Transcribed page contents

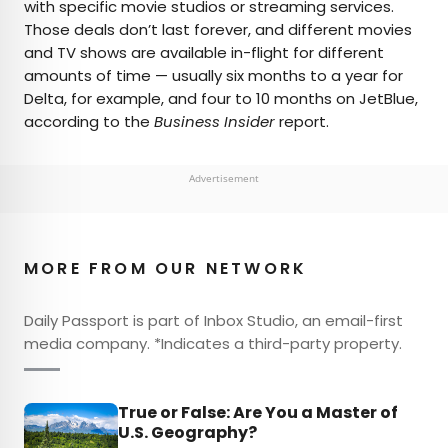
with specific movie studios or streaming services.
Those deals don’t last forever, and different movies
and TV shows are available in-flight for different
amounts of time — usually six months to a year for
Delta, for example, and four to 10 months on JetBlue,
according to the
Business Insider
report.
Advertisement
MORE FROM OUR NETWORK
Daily Passport is part of Inbox Studio, an email-first
media company. *Indicates a third-party property.
True or False: Are You a Master of
U.S. Geography?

Written task = Write out the records above exactly as they stand, leaving out every picture.

Response area =
with specific movie studios or streaming services.
Those deals don’t last forever, and different movies
and TV shows are available in-flight for different
amounts of time — usually six months to a year for
Delta, for example, and four to 10 months on JetBlue,
according to the
Business Insider
report.
Advertisement
MORE FROM OUR NETWORK
Daily Passport is part of Inbox Studio, an email-first
media company. *Indicates a third-party property.
True or False: Are You a Master of
U.S. Geography?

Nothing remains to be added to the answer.